Stubby

From ArchWiki

Stubby is an application that acts as a local DNS Privacy stub resolver (using DNS-over-TLS). Stubby encrypts DNS queries sent from a client machine (desktop or laptop) to a DNS Privacy resolver increasing end user privacy.

Installation

Install the stubby package.

Configuration

To configure stubby, perform the following steps:

Select resolver

Upon installation, Stubby has some default resolvers. They can be found and edited in /etc/stubby/stubby.yml. You can use the defaults, uncomment one of prewritten resolvers or find another resolver from this list.

Example of a valid resolver configuration:

upstream_recursive_servers:

# The Surfnet/Sinodun servers
 - address_data: 145.100.185.15
    tls_auth_name: "dnsovertls.sinodun.com"
    tls_pubkey_pinset:
      - digest: "sha256"
        value: 62lKu9HsDVbyiPenApnc4sfmSYTHOVfFgL3pyB+cBL4=

# The Cloudflare server
- address_data: 1.1.1.1
    tls_port: 853
    tls_auth_name: "cloudflare-dns.com"

When you get warn log complaining wrong tls_pubkey_pinset, the tls_pubkey_pinset value may be wrong and the value of the tls_pubkey_pinset can be generated with:

$ echo | openssl s_client -connect address_data:tls_port 2>/dev/null | openssl x509 -pubkey -noout | openssl pkey -pubin -outform der | openssl dgst -sha256 -binary | openssl enc -base64
Note: For further information on configuring Stubby see Configuring Stubby.

Modify resolv.conf

After selecting a resolver, modify the resolv.conf file and replace the current set of resolver addresses with address for localhost:

/etc/resolv.conf
nameserver ::1
nameserver 127.0.0.1
options trust-ad

Other programs may overwrite this setting; see resolv.conf#Overwriting of /etc/resolv.conf for details.

Start systemd service

Finally, start and enable the stubby.service.

Tips and tricks

Local DNS cache configuration

Stubby does not have a built-in DNS cache, therefore every single query is transmitted and resolved, which can slow down connections. Setting up a dns cache requires installing and configuring a seperate dns cacher.

Change port

In order to forward to a local DNS cache, Stubby should listen on a port different from the default 53, since the DNS cache itself needs to listen on 53 and query Stubby on a different port. Port number 53000 is used as an example in this section. In this example, the port number is larger than 1024 so stubby is not required to be run by root.
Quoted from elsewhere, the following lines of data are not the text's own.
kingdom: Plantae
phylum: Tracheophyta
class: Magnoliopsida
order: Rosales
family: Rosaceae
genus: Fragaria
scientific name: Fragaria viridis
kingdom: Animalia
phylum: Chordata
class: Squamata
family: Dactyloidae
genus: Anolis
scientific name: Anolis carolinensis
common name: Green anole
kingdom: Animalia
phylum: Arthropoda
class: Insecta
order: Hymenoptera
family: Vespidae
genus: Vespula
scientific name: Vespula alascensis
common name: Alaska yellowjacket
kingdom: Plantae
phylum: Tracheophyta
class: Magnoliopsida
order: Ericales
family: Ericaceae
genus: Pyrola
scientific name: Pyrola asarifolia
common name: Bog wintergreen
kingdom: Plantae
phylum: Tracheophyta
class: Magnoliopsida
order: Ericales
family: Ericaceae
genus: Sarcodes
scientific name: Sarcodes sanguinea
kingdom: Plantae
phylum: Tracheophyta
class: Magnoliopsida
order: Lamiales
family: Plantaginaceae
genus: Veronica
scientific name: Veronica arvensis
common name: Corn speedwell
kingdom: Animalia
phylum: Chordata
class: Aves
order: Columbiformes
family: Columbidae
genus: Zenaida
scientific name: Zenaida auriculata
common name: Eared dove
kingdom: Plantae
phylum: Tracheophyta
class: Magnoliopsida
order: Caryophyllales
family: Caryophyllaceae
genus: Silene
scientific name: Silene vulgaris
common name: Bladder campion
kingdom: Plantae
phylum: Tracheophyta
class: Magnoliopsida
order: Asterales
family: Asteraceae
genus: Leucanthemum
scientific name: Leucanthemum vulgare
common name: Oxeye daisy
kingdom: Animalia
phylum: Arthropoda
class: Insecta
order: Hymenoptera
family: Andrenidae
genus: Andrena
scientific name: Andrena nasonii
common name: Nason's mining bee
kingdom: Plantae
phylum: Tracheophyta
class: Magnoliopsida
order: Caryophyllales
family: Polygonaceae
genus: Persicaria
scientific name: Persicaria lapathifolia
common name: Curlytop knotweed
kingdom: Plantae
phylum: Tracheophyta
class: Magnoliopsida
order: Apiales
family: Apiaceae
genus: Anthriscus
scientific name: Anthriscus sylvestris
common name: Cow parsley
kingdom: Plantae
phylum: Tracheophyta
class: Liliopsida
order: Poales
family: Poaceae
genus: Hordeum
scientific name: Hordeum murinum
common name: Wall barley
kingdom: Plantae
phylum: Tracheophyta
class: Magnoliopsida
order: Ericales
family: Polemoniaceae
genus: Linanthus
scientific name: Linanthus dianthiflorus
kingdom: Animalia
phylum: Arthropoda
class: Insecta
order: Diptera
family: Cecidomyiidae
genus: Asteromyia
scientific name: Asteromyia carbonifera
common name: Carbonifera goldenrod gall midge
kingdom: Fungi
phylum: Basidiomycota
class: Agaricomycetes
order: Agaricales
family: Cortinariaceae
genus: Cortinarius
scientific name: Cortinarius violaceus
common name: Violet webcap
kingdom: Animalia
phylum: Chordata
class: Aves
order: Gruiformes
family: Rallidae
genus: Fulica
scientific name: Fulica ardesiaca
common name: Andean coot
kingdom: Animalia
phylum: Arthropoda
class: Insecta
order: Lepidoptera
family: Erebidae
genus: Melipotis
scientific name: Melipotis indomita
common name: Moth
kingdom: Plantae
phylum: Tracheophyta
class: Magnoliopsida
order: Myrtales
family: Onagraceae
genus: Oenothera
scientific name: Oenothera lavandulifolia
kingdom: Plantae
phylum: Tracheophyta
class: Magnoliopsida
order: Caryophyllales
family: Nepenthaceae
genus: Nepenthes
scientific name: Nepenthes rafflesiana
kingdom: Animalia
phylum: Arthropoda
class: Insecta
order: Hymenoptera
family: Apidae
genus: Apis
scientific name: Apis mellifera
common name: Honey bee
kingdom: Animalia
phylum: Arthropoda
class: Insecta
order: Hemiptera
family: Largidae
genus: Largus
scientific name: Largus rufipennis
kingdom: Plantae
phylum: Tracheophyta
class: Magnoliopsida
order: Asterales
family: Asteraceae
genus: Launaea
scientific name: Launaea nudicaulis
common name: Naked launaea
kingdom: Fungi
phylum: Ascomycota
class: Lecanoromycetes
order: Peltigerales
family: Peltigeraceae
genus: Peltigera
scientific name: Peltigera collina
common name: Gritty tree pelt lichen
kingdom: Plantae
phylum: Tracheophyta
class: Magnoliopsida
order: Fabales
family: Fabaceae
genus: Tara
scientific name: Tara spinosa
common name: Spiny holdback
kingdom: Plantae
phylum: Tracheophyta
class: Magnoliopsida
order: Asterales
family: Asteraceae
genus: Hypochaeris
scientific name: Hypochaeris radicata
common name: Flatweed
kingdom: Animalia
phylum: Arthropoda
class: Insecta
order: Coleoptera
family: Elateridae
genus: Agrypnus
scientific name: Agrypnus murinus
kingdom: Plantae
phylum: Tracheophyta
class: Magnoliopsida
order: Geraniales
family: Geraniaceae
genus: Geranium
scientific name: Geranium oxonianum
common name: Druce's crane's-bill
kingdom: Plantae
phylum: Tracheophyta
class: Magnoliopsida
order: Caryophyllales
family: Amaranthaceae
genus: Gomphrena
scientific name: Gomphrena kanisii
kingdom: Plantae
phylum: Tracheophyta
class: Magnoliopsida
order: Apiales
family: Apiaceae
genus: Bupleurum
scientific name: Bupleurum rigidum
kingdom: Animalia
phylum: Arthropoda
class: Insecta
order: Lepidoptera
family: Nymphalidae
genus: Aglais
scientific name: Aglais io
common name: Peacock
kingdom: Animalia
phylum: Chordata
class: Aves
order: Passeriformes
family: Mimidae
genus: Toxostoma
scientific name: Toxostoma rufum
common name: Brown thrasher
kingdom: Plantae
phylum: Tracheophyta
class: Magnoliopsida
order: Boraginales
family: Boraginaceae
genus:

Edit the value of listen_addresses in /etc/stubby/stubby.yml as follows:

listen_addresses:
  - 127.0.0.1@53000
  -  0::1@53000
dnsmasq

Configure dnsmasq as a local DNS cache. The basic configuration to work with Stubby is the following:

/etc/dnsmasq.conf
no-resolv
proxy-dnssec
server=::1#53000
server=127.0.0.1#53000
listen-address=::1,127.0.0.1

Restart dnsmasq.service to apply the changes.

Other DNS cachers

For more dns cachers, see DNSCrypt#Local DNS cache configuration. The configurations should be similar if not identical.